Ionentauscher: Schutz vor Kalk und Schwermetallen 

Ionentauscher kommen vor allem dort zum Einsatz, wo hartes Wasser Probleme verursacht. Hartes Wasser enthält hohe Mengen an Calcium- und Magnesiumionen, die für Kalkablagerungen verantwortlich sind. Diese Ablagerungen können Haushaltsgeräte beschädigen, Rohrleitungen verengen und den Energieverbrauch erhöhen.

Das Prinzip des Ionentauschers basiert auf einem Harzmaterial, das bestimmte Ionen aus dem Wasser entfernt und gegen andere austauscht. Bei klassischen Enthärtungsanlagen werden Calcium- und Magnesiumionen gegen Natriumionen ersetzt. Dadurch wird das Wasser weicher und Kalkablagerungen werden reduziert.

Neben der Wasserenthärtung können spezielle Ionentauscher auch Schwermetalle wie Blei, Kupfer oder Nickel aus dem Wasser entfernen. Deshalb finden sie nicht nur in privaten Haushalten, sondern auch in Laboren, Industrieanlagen und medizinischen Einrichtungen Anwendung.

Damit Ionentauscher dauerhaft funktionieren, müssen sie regelmässig regeneriert werden. Dies geschieht meist mit einer Salzlösung, welche die aufgenommenen Mineralien aus dem Harz entfernt. Moderne Systeme arbeiten dabei sehr effizient und ermöglichen eine gleichbleibend hohe Wasserqualität.

Keramische und mineralische Fliesenfilter 

Eine weitere interessante Technologie in der Wasseraufbereitung sind keramische oder mineralische Fliesenfilter. Diese Filter bestehen aus feinporigen Materialien, die Schwebstoffe, Bakterien und andere Verunreinigungen mechanisch zurückhalten können.
Die mikroskopisch kleinen Poren wirken wie eine natürliche Barriere. Während Wasser hindurchfliessen kann, bleiben grössere Partikel an der Oberfläche hängen. Viele keramische Filter werden zusätzlich mit Silber oder mineralischen Stoffen behandelt, um das Wachstum von Bakterien zu hemmen.

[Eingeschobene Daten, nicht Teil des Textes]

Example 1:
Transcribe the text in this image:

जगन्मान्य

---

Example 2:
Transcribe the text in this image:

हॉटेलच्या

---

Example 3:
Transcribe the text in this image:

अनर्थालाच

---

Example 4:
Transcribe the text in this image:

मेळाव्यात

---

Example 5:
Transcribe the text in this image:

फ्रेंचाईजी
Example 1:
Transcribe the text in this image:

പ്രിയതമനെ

Fliesenfilter zeichnen sich besonders durch ihre Langlebigkeit und Nachhaltigkeit aus. Im Gegensatz zu Einwegfiltern können sie häufig gereinigt und mehrfach verwendet werden. Deshalb werden sie oft in Regionen eingesetzt, in denen eine zuverlässige Trinkwasserversorgung schwierig ist oder nachhaltige Lösungen gefragt sind.

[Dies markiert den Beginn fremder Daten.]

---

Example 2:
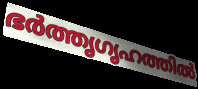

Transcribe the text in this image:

ഭർത്തൃഗൃഹത്തിൽ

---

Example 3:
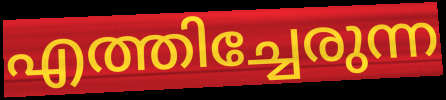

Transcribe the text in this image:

എത്തിച്ചേരുന്ന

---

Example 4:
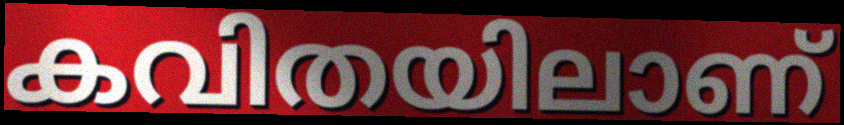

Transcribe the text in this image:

കവിതയിലാണ്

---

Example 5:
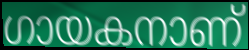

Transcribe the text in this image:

ഗായകനാണ്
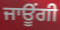
ਜਾਊਂਗੀ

Ein weiterer Vorteil liegt in der einfachen Anwendung. Keramische Filter benötigen meist keinen Strom und arbeiten rein mechanisch. Dadurch eignen sie sich hervorragend für den mobilen Einsatz, beispielsweise beim Camping oder in Notfallsituationen.

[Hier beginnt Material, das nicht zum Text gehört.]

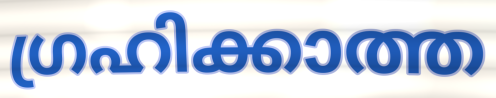
ഗ്രഹിക്കാത്ത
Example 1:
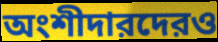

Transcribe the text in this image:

অংশীদারদেরও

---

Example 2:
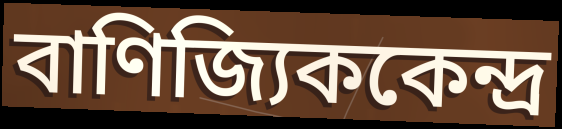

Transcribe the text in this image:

বাণিজ্যিককেন্দ্র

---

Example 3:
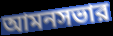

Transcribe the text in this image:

আমনসভার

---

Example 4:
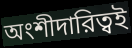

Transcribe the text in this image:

অংশীদারিত্বই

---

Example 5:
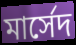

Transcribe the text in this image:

মার্সেদ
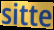
sitte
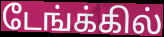
டேங்க்கில்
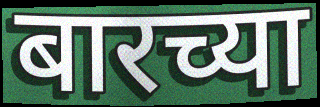
बारच्या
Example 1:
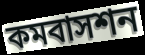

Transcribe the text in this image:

কমবাসশন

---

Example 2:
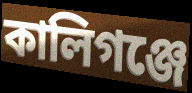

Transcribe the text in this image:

কালিগঞ্জে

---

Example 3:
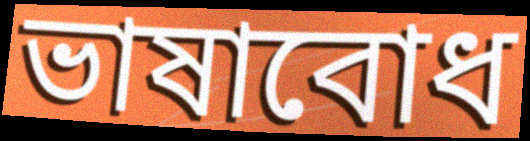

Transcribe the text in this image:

ভাষাবোধ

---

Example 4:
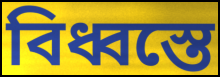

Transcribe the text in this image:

বিধ্বস্তে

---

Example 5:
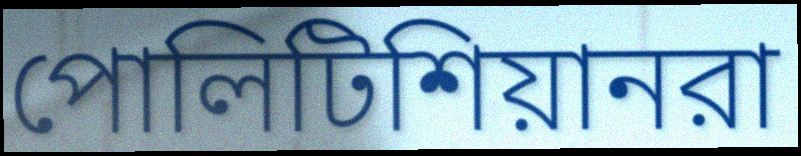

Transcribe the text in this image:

পোলিটিশিয়ানরা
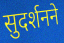
सुदर्शनने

Die richtige Kombination macht den Unterschied 

Jedes Filtermedium besitzt individuelle Stärken. Aktivkohle verbessert Geschmack und Geruch, Ionentauscher reduzieren Kalk und entfernen bestimmte Metallionen, während keramische Fliesenfilter vor allem Partikel und Mikroorganismen zurückhalten. Moderne Wasserfiltersysteme kombinieren deshalb häufig mehrere Technologien, um eine möglichst umfassende Wasserreinigung zu erreichen.

Die Wahl des richtigen Systems hängt dabei von der jeweiligen Wasserqualität und den individuellen Anforderungen ab. Wer die Eigenschaften der verschiedenen Filtermedien kennt, kann gezielt zu einer besseren und nachhaltigeren Wasseraufbereitung beitragen.